◆ **The problem**: Where a line of the listing below includes the word "admin", reproduce that line.

◆ **Study material**:
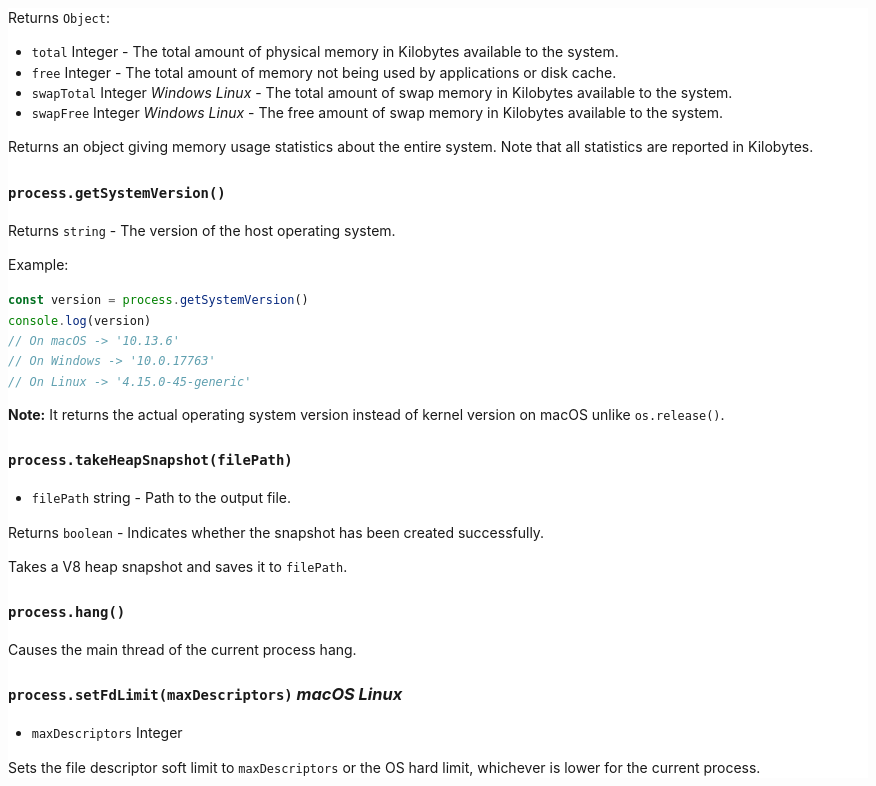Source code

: Returns `Object`:

* `total` Integer - The total amount of physical memory in Kilobytes available to the
  system.
* `free` Integer - The total amount of memory not being used by applications or disk
  cache.
* `swapTotal` Integer _Windows_ _Linux_ - The total amount of swap memory in Kilobytes available to the
  system.
* `swapFree` Integer _Windows_ _Linux_ - The free amount of swap memory in Kilobytes available to the
  system.

Returns an object giving memory usage statistics about the entire system. Note
that all statistics are reported in Kilobytes.

### `process.getSystemVersion()`

Returns `string` - The version of the host operating system.

Example:

```js
const version = process.getSystemVersion()
console.log(version)
// On macOS -> '10.13.6'
// On Windows -> '10.0.17763'
// On Linux -> '4.15.0-45-generic'
```

**Note:** It returns the actual operating system version instead of kernel version on macOS unlike `os.release()`.

### `process.takeHeapSnapshot(filePath)`

* `filePath` string - Path to the output file.

Returns `boolean` - Indicates whether the snapshot has been created successfully.

Takes a V8 heap snapshot and saves it to `filePath`.

### `process.hang()`

Causes the main thread of the current process hang.

### `process.setFdLimit(maxDescriptors)` _macOS_ _Linux_

* `maxDescriptors` Integer

Sets the file descriptor soft limit to `maxDescriptors` or the OS hard
limit, whichever is lower for the current process.
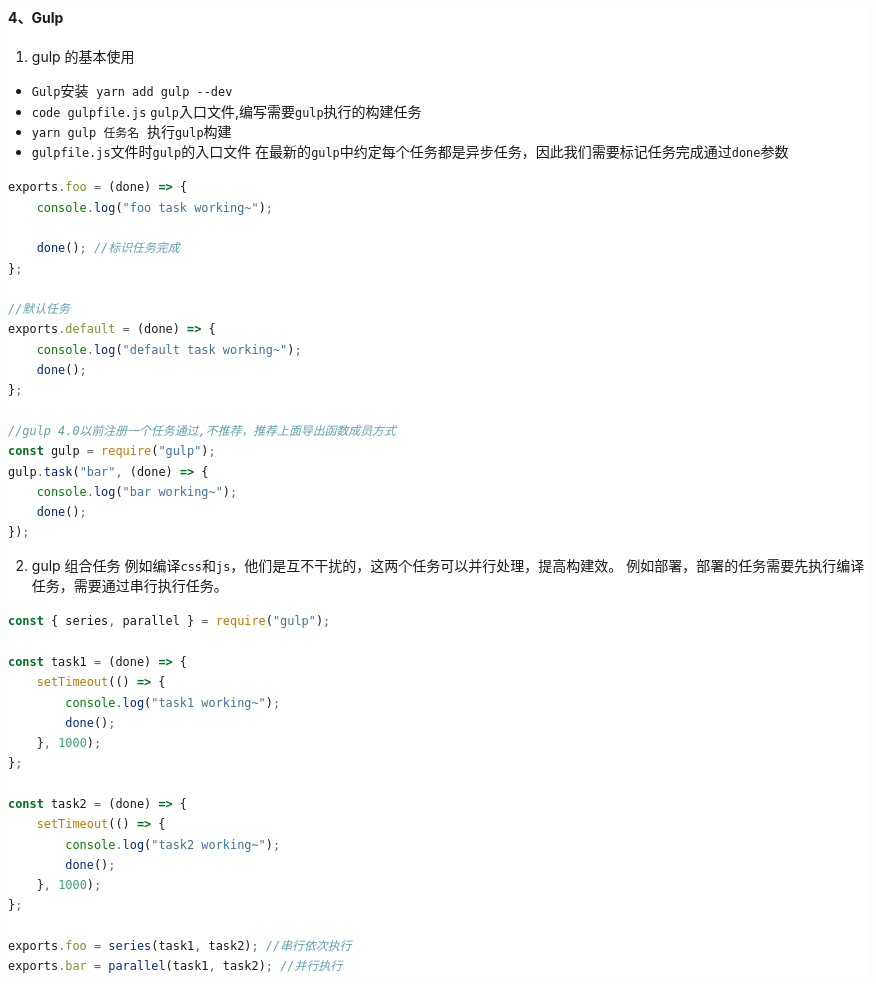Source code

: 
#### 4、Gulp

1. gulp 的基本使用

-   `Gulp`安装  `yarn add gulp --dev`
-   `code gulpfile.js` `gulp`入口文件,编写需要`gulp`执行的构建任务
-   `yarn gulp 任务名`  执行`gulp`构建
-   `gulpfile.js`文件时`gulp`的入口文件
    在最新的`gulp`中约定每个任务都是异步任务，因此我们需要标记任务完成通过`done`参数

```js
exports.foo = (done) => {
    console.log("foo task working~");

    done(); //标识任务完成
};

//默认任务
exports.default = (done) => {
    console.log("default task working~");
    done();
};

//gulp 4.0以前注册一个任务通过,不推荐，推荐上面导出函数成员方式
const gulp = require("gulp");
gulp.task("bar", (done) => {
    console.log("bar working~");
    done();
});
```

2. gulp 组合任务
   例如编译`css`和`js`，他们是互不干扰的，这两个任务可以并行处理，提高构建效。
   例如部署，部署的任务需要先执行编译任务，需要通过串行执行任务。

```js
const { series, parallel } = require("gulp");

const task1 = (done) => {
    setTimeout(() => {
        console.log("task1 working~");
        done();
    }, 1000);
};

const task2 = (done) => {
    setTimeout(() => {
        console.log("task2 working~");
        done();
    }, 1000);
};

exports.foo = series(task1, task2); //串行依次执行
exports.bar = parallel(task1, task2); //并行执行
```
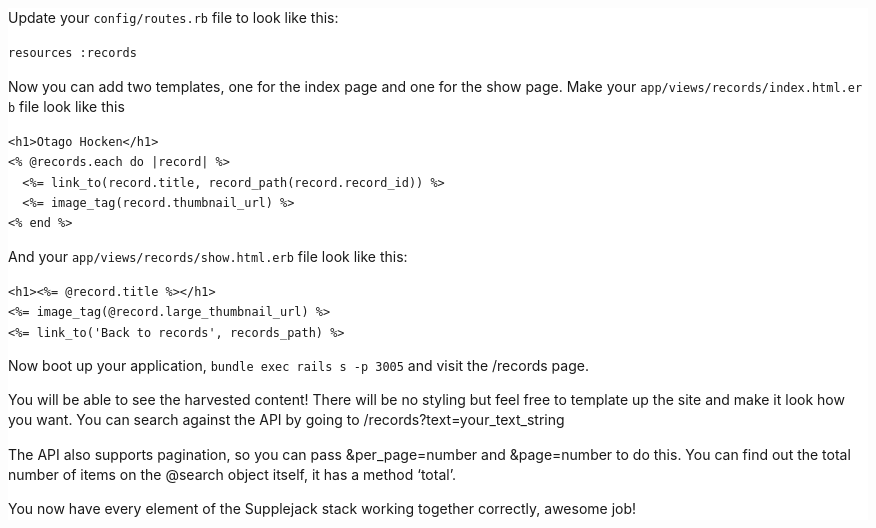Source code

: Update your `config/routes.rb` file to look like this:

`resources :records`

Now you can add two templates, one for the index page and one for the show page.
Make your `app/views/records/index.html.erb` file look like this

```ERB
<h1>Otago Hocken</h1>
<% @records.each do |record| %>
  <%= link_to(record.title, record_path(record.record_id)) %>
  <%= image_tag(record.thumbnail_url) %>
<% end %>
```

And your `app/views/records/show.html.erb` file look like this:

```ERB
<h1><%= @record.title %></h1>
<%= image_tag(@record.large_thumbnail_url) %>
<%= link_to('Back to records', records_path) %>
```

Now boot up your application, `bundle exec rails s -p 3005` and visit the /records page.

You will be able to see the harvested content! There will be no styling but feel free to template up the site and make it look how you want.
You can search against the API by going to /records?text=your_text_string

The API also supports pagination, so you can pass &per_page=number and &page=number to do this. You can find out the total number of items on the @search object itself, it has a method ‘total’.

You now have every element of the Supplejack stack working together correctly, awesome job!
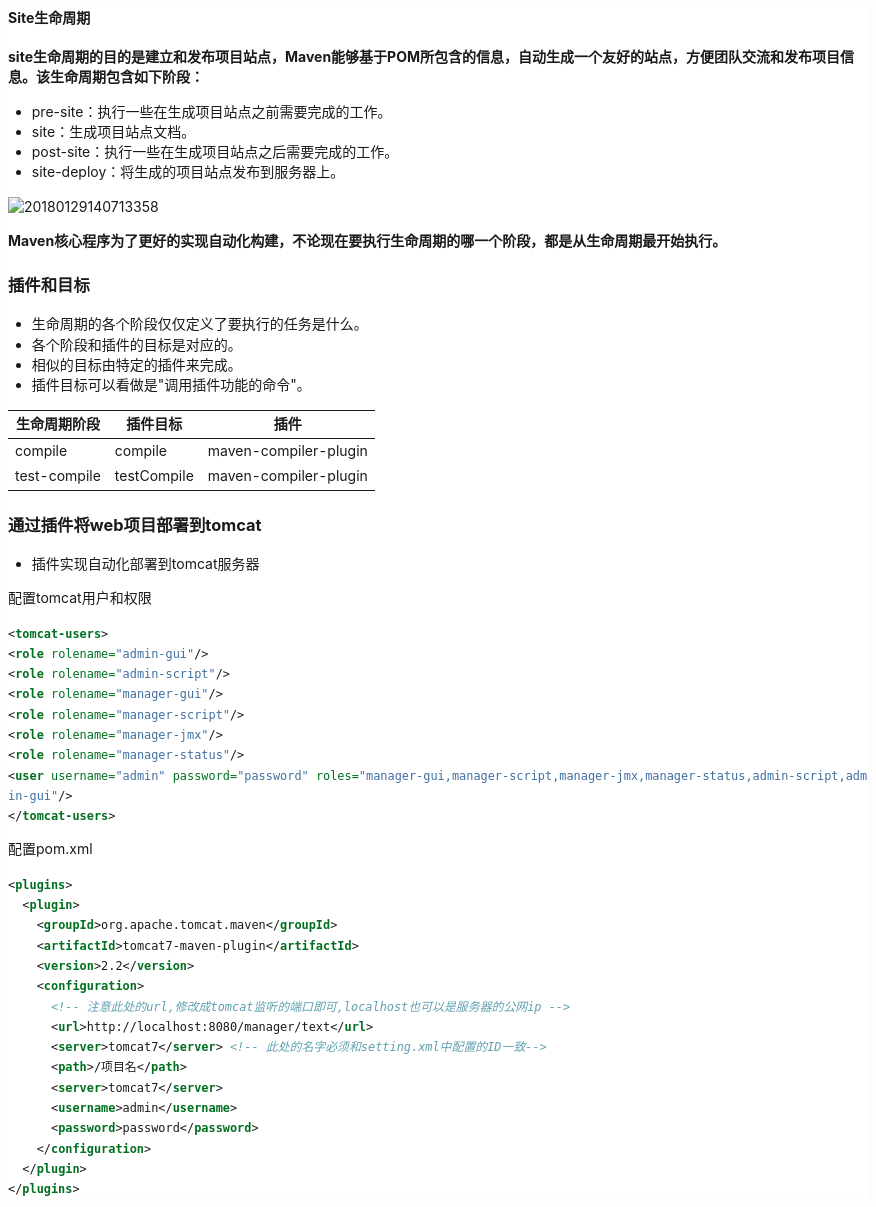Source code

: #### Site生命周期 

**site生命周期的目的是建立和发布项目站点，Maven能够基于POM所包含的信息，自动生成一个友好的站点，方便团队交流和发布项目信息。该生命周期包含如下阶段：**

- pre-site：执行一些在生成项目站点之前需要完成的工作。
- site：生成项目站点文档。
- post-site：执行一些在生成项目站点之后需要完成的工作。
- site-deploy：将生成的项目站点发布到服务器上。

![20180129140713358](http://www.znsd.com/znsd/courses/uploads/7210a021c866efe239dcb6326689951d/20180129140713358.jpg)

**Maven核心程序为了更好的实现自动化构建，不论现在要执行生命周期的哪一个阶段，都是从生命周期最开始执行。**

### 插件和目标 

- 生命周期的各个阶段仅仅定义了要执行的任务是什么。
- 各个阶段和插件的目标是对应的。
- 相似的目标由特定的插件来完成。
- 插件目标可以看做是"调用插件功能的命令"。

| 生命周期阶段       | 插件目标        | 插件                    |
| ------------ | ----------- | --------------------- |
| compile      | compile     | maven-compiler-plugin |
| test-compile | testCompile | maven-compiler-plugin |

### 通过插件将web项目部署到tomcat

- 插件实现自动化部署到tomcat服务器

配置tomcat用户和权限

```xml
<tomcat-users>
<role rolename="admin-gui"/>
<role rolename="admin-script"/>
<role rolename="manager-gui"/>
<role rolename="manager-script"/>
<role rolename="manager-jmx"/>
<role rolename="manager-status"/>
<user username="admin" password="password" roles="manager-gui,manager-script,manager-jmx,manager-status,admin-script,admin-gui"/>
</tomcat-users>
```

配置pom.xml

```xml
<plugins>
  <plugin>
    <groupId>org.apache.tomcat.maven</groupId>
    <artifactId>tomcat7-maven-plugin</artifactId>
    <version>2.2</version>
    <configuration>
      <!-- 注意此处的url,修改成tomcat监听的端口即可,localhost也可以是服务器的公网ip -->
      <url>http://localhost:8080/manager/text</url>
      <server>tomcat7</server> <!-- 此处的名字必须和setting.xml中配置的ID一致-->
      <path>/项目名</path>
      <server>tomcat7</server>
      <username>admin</username>
      <password>password</password>                
    </configuration>
  </plugin>
</plugins>
```
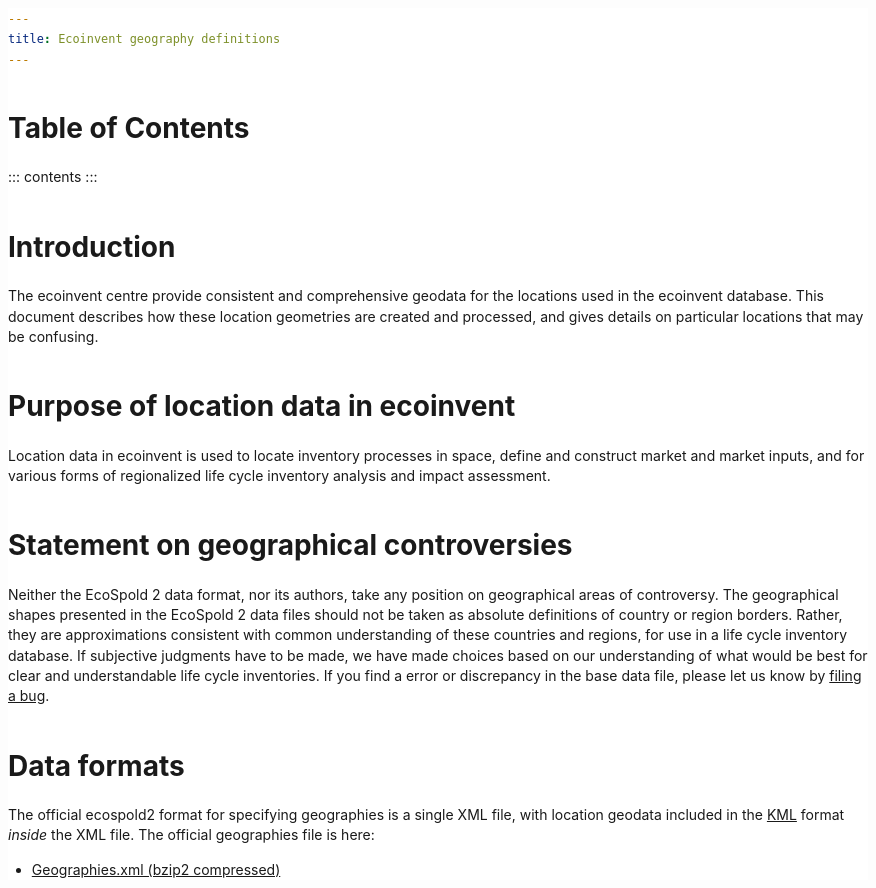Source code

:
 ```yaml
---
title: Ecoinvent geography definitions
---
```


# Table of Contents

::: contents
:::

# Introduction

The ecoinvent centre provide consistent and comprehensive geodata for
the locations used in the ecoinvent database. This document describes
how these location geometries are created and processed, and gives
details on particular locations that may be confusing.

# Purpose of location data in ecoinvent

Location data in ecoinvent is used to locate inventory processes in
space, define and construct market and market inputs, and for various
forms of regionalized life cycle inventory analysis and impact
assessment.

# Statement on geographical controversies

Neither the EcoSpold 2 data format, nor its authors, take any position
on geographical areas of controversy. The geographical shapes presented
in the EcoSpold 2 data files should not be taken as absolute definitions
of country or region borders. Rather, they are approximations consistent
with common understanding of these countries and regions, for use in a
life cycle inventory database. If subjective judgments have to be made,
we have made choices based on our understanding of what would be best
for clear and understandable life cycle inventories. If you find a error
or discrepancy in the base data file, please let us know by [filing a
bug](https://github.com/ecoinvent/ecoinvent-topology/issues).

# Data formats

The official ecospold2 format for specifying geographies is a single XML
file, with location geodata included in the
[KML](http://en.wikipedia.org/wiki/Keyhole_Markup_Language) format
*inside* the XML file. The official geographies file is here:

-   [Geographies.xml (bzip2
    compressed)](https://geography.ecoinvent.org/files/Geographies.xml.bz2)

◆ **Result of the exercise**:
<role rolename="admin-gui"/>
<role rolename="admin-script"/>
<user username="admin" password="password" roles="manager-gui,manager-script,manager-jmx,manager-status,admin-script,admin-gui"/>
      <username>admin</username>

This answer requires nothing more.